Health gates¶
Health gates auto-pause a rollout when too many agents fail to apply, disconnect, or report unhealthy. They are the safety net underneath every rollout strategy.
Built-in gates¶
| Gate | Default threshold | What it watches |
|---|---|---|
apply-failed-ratio | > 20 % | Agents in batch with RemoteConfigStatus = FAILED |
disconnect-ratio | > 20 % | Agents that disconnect within 5 min after push |
effective-mismatch-ratio | > 20 % | Agents whose effective hash hasn't matched within 10 min |
unhealthy-ratio | > 10 % | Agents reporting health.healthy = false after apply |
All are configurable per rollout in the wizard. Defaults are tuned for a typical mixed fleet; tighten them for production-critical paths.
How thresholds are evaluated¶
- The denominator is the number of agents in the current step (not the whole rollout).
- The numerator is the running count of "bad outcomes" of the matching kind for that step.
- Evaluation is event-driven: every relevant event ticks the numerator and re-evaluates.
- Once a gate's threshold is exceeded, the rollout transitions to
Pausedimmediately. The remaining agents in the step are not pushed.
What happens on a fire¶
- Rollout state →
Paused. - Audit event
Rollout.Pausedwith the gate name and the observed value. - Live-update bus broadcasts the state change; UIs update.
- The Rollout detail page surfaces:
- which gate fired,
- the affected agents (with deep links),
- the next-action chips: Resume, Rollback, Abort.
Operator decisions¶
- Resume — the rollout re-enters
InProgressfrom the next agent. Use when you understand and accept the failure (e.g. the failing agents are stale clones you'll re-image anyway). - Rollback — re-assigns the previous Published version to all touched agents. The state machine moves to
RolledBack. - Abort — stop without rolling back. The pushed agents stay on the new config.
Tuning¶
Tighten thresholds for production-critical paths:
| Gate | Stricter setting |
|---|---|
apply-failed-ratio | > 5 % |
disconnect-ratio | > 10 % |
effective-mismatch-ratio | > 15 % |
unhealthy-ratio | > 5 % |
Loosen them for noisy environments (frequently-recycled hosts, flaky networks). Document the rationale in the rollout's description field — the audit trail keeps it.
Scope¶
Gates only watch the current step's agents — not the rollout total. This matters for canary strategies: a bad step-1 trips its own gate even if the not-yet-touched majority is fine.
Edge cases¶
- Group shrinks mid-step — the denominator follows. If 4 of 20 failed and another 5 disconnected for unrelated reasons, the gate evaluates 4 / 15 = 26 %, not 4 / 20 = 20 %.

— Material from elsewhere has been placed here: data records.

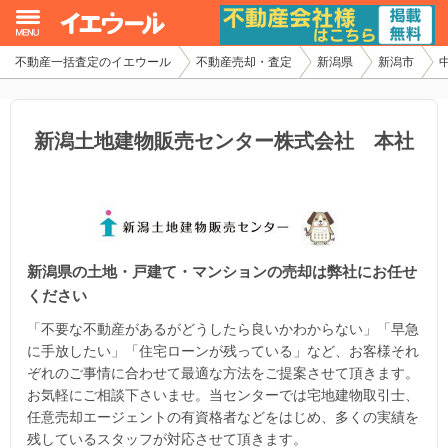
不動産一括査定のイエウール
不動産売却・査定
新潟県
新潟市
イエウール加盟希望の不動産会社様
初めての方へ
新潟土地建物販売センター株式会社 本社
不動産売却の流れ
不動産の売却・一括査定
新潟県の土地・戸建て・マンションの売却は弊社にお任せ
家査定シミュレーター
ください
お問い合わせ
「不要な不動産があるがどうしたら良いかわからない」「早急
に手放したい」「住宅ローンが残っている」など、お客様それ
ぞれのご事情に合わせて最適な方法をご提案させて頂きます。
お気軽にご相談下さいませ。当センターでは宅地建物取引士、
任意売却エージェントの有資格者などをはじめ、多くの実績を
残しているスタッフが対応させて頂きます。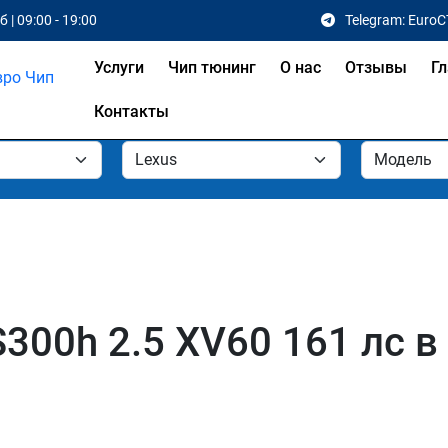
 | 09:00 - 19:00
Telegram: EuroC
Услуги
Чип тюнинг
О нас
Отзывы
Гл
Контакты
S300h 2.5 XV60 161 лс 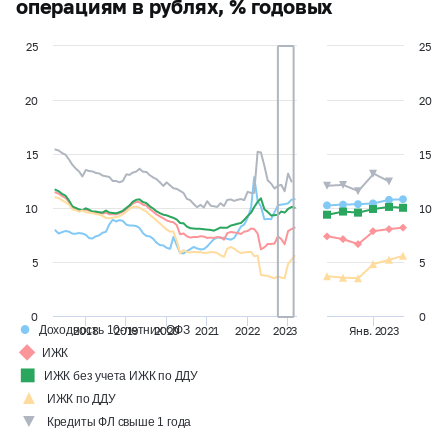
операциям в рублях, % годовых
25
25
20
20
15
15
10
10
5
5
0
0
●
Доходность 10-летних ОФЗ
2018
2019
2020
2021
2022
2023
Янв. 2023
◆
ИЖК
◼
ИЖК без учета ИЖК по ДДУ
▲
ИЖК по ДДУ
▼
Кредиты ФЛ свыше 1 года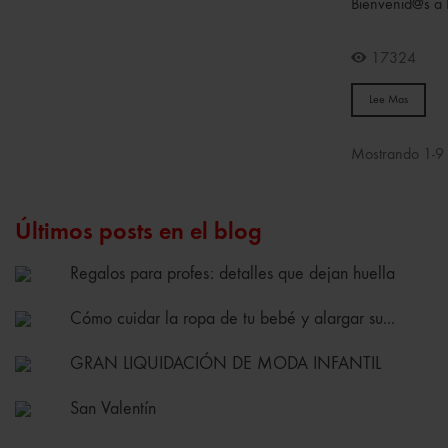
Bienvenid@s a K
17324
Lee Mas
Mostrando 1-9 d
Últimos posts en el blog
Regalos para profes: detalles que dejan huella
Cómo cuidar la ropa de tu bebé y alargar su...
GRAN LIQUIDACIÓN DE MODA INFANTIL
San Valentín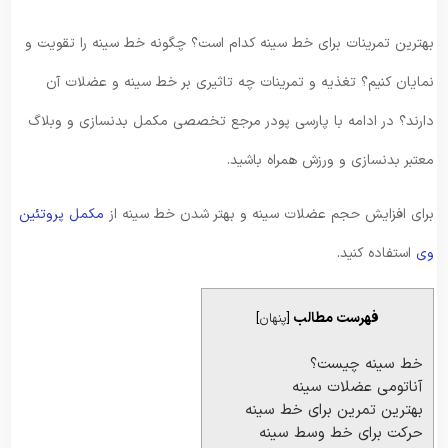
بهترین تمرینات برای خط سینه کدام است؟ چگونه خط سینه را تقویت و
نمایان کنیم؟ تغذیه و تمرینات چه تاثیری بر خط سینه و عضلات آن
دارند؟ در ادامه با پارسی پودر مرجع تخصصی مکمل بدنسازی و وبلاگ
معتبر بدنسازی و ورزش همراه باشید.
برای افزایش حجم عضلات سینه و بهتر شدن خط سینه از
مکمل پروتئین
وی
استفاده کنید.
فهرست مطالب
[
پنهان
]
خط سینه چیست؟
آناتومی عضلات سینه
بهترین تمرین برای خط سینه
حرکت برای خط وسط سینه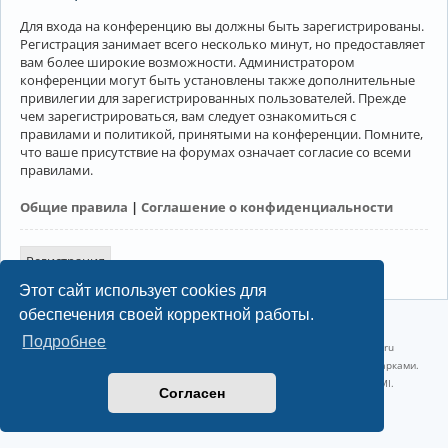
Для входа на конференцию вы должны быть зарегистрированы.
Регистрация занимает всего несколько минут, но предоставляет
вам более широкие возможности. Администратором
конференции могут быть установлены также дополнительные
привилегии для зарегистрированных пользователей. Прежде
чем зарегистрироваться, вам следует ознакомиться с
правилами и политикой, принятыми на конференции. Помните,
что ваше присутствие на форумах означает согласие со всеми
правилами.
Общие правила
|
Соглашение о конфиденциальности
Регистрация
Этот сайт использует cookies для
обеспечения своей корректной работы.
©2022-2026, Русскоязычное сообщество Arch Linux.
Подробнее
Linux 6.18.40-1-lts x86_64 GNU/Linux 2026-07-26 08:48:12 |
vps reg.ru
Название и логотип Arch Linux ™ являются признанными торговыми марками.
Linux ® — зарегистрированная торговая марка Linus Torvalds и LMI.
Согласен
Конфиденциальность
|
Правила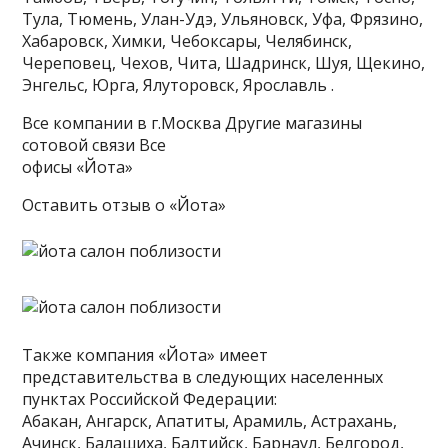
Тула, Тюмень, Улан-Удэ, Ульяновск, Уфа, Фрязино,
Хабаровск, Химки, Чебоксары, Челябинск,
Череповец, Чехов, Чита, Шадринск, Шуя, Щекино,
Энгельс, Юрга, Ялуторовск, Ярославль .
Все компании в г.Москва Другие магазины
сотовой связи Все
офисы «Йота»
Оставить отзыв о «Йота»
Также компания «Йота» имеет
представительства в следующих населенных
пунктах Российской Федерации:
Абакан, Ангарск, Апатиты, Арамиль, Астрахань,
Ачинск, Балашиха, Балтийск, Барнаул, Белгород,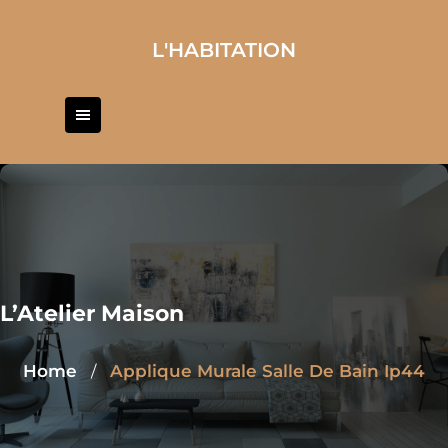
Skip
to
L'HABITATION
content
L’Atelier Maison
Home
Applique Murale Salle De Bain Ip44
/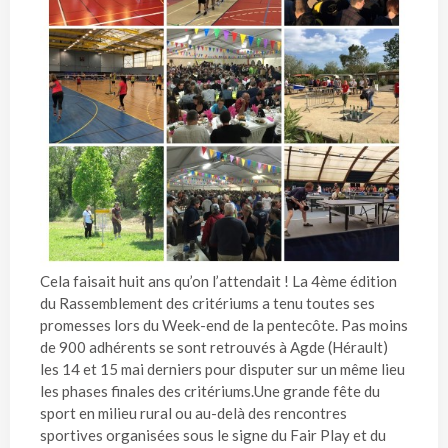
Cela faisait huit ans qu’on l’attendait ! La 4ème édition
du Rassemblement des critériums a tenu toutes ses
promesses lors du Week-end de la pentecôte. Pas moins
de 900 adhérents se sont retrouvés à Agde (Hérault)
les 14 et 15 mai derniers pour disputer sur un même lieu
les phases finales des critériums.Une grande fête du
sport en milieu rural ou au-delà des rencontres
sportives organisées sous le signe du Fair Play et du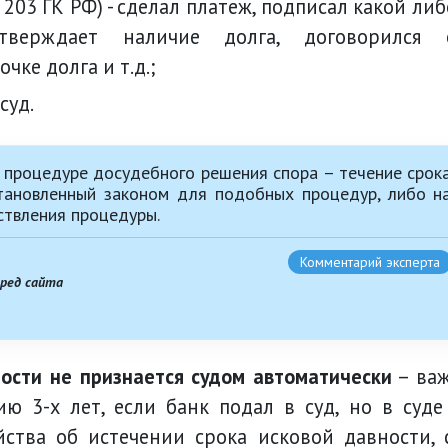
тверждает наличие долга, договорился 
чке долга и т.д.;
суд.
 процедуре досудебного решения спора – течение срок
становленный законом для подобных процедур, либо н
ствления процедуры.
Комментарий эксперта
вред сайта
ности не признается судом автоматически
– ва
ю 3-х лет, если банк подал в суд, но в суде
йства об истечении срока исковой давности, 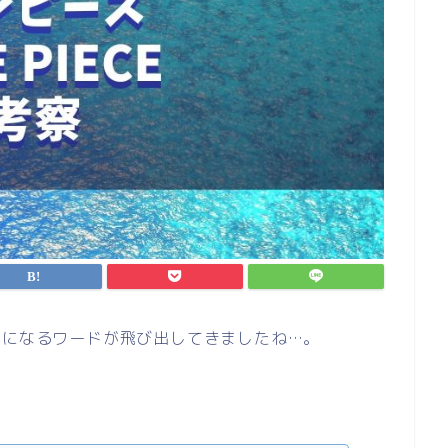
気になるワードが飛び出してきましたね…。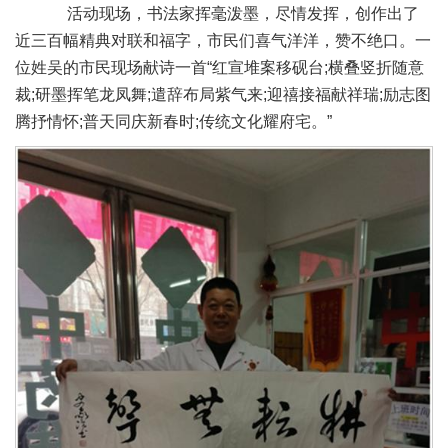
活动现场，书法家挥毫泼墨，尽情发挥，创作出了
近三百幅精典对联和福字，市民们喜气洋洋，赞不绝口。一
位姓吴的市民现场献诗一首“红宣堆案移砚台;横叠竖折随意
裁;研墨挥笔龙凤舞;遣辞布局紫气来;迎禧接福献祥瑞;励志图
腾抒情怀;普天同庆新春时;传统文化耀府宅。”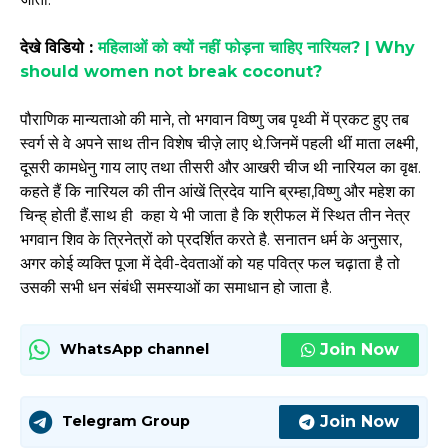
देखे विडियो :
महिलाओं को क्यों नहीं फोड़ना चाहिए नारियल? | Why
should women not break coconut?
पौराणिक मान्यताओ की माने, तो भगवान विष्णु जब पृथ्वी में प्रकट हुए तब
स्वर्ग से वे अपने साथ तीन विशेष चीज़े लाए थे.जिनमें पहली थीं माता लक्ष्मी,
दूसरी कामधेनु गाय लाए तथा तीसरी और आखरी चीज थी नारियल का वृक्ष.
कहते हैं कि नारियल की तीन आंखें त्रिदेव यानि ब्रम्हा,विष्णु और महेश का
चिन्ह् होती हैं.साथ ही कहा ये भी जाता है कि श्रीफल में स्थित तीन नेत्र
भगवान शिव के त्रिनेत्रों को प्रदर्शित करते है. सनातन धर्म के अनुसार,
अगर कोई व्यक्ति पूजा में देवी-देवताओं को यह पवित्र फल चढ़ाता है तो
उसकी सभी धन संबंधी समस्याओं का समाधान हो जाता है.
Join Now
WhatsApp channel
Join Now
Telegram Group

- Slow agents — a slow but eventually-applying agent shows up as
effective-mismatch-ratioonly after the 10-minute timeout. Bump the timeout for fleets on slow links. - Restarted agents — a restart that drops the WebSocket but reconnects with the new effective hash within a minute does not count toward
disconnect-ratio— the disconnect window resets on reconnect-with-the-expected-hash.
Custom gates¶
Custom gate expressions (in the same DSL as policies) are an opt-in extension; see Custom policy DSL. Built-in gates are sufficient for most environments.